Your objective: Within the data below, find the string "coordinate" and return each line where it occurs.

───── Source material

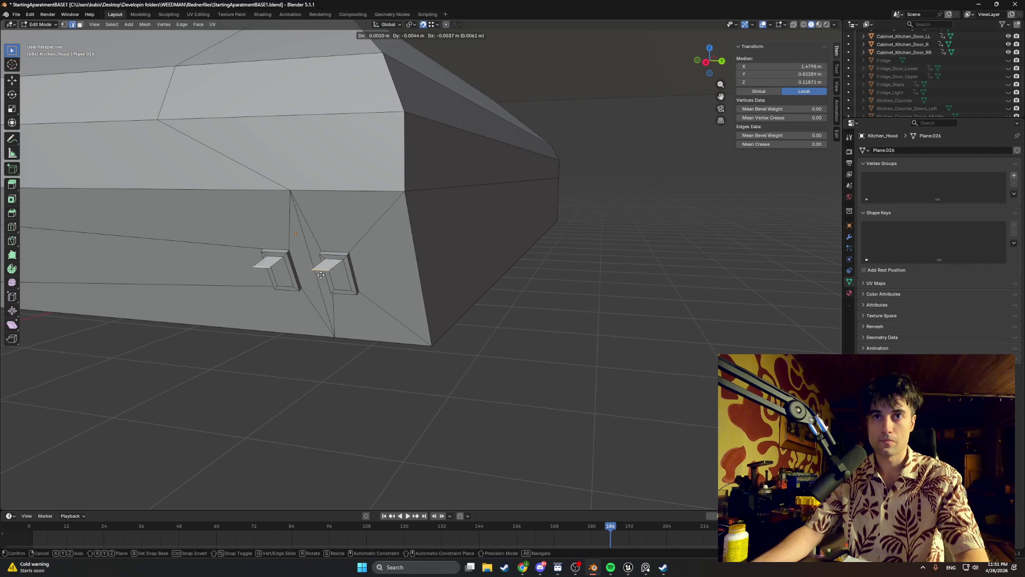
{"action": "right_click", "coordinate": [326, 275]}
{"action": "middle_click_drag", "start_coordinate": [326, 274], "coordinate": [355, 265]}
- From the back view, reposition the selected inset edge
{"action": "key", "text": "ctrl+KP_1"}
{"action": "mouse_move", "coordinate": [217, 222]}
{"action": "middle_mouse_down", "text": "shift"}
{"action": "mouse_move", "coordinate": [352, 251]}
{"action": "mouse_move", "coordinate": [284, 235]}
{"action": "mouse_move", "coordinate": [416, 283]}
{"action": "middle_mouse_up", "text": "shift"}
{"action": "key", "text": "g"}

──────────

Task result:
{"action": "right_click", "coordinate": [326, 275]}
{"action": "middle_click_drag", "start_coordinate": [326, 274], "coordinate": [355, 265]}
{"action": "mouse_move", "coordinate": [217, 222]}
{"action": "mouse_move", "coordinate": [352, 251]}
{"action": "mouse_move", "coordinate": [284, 235]}
{"action": "mouse_move", "coordinate": [416, 283]}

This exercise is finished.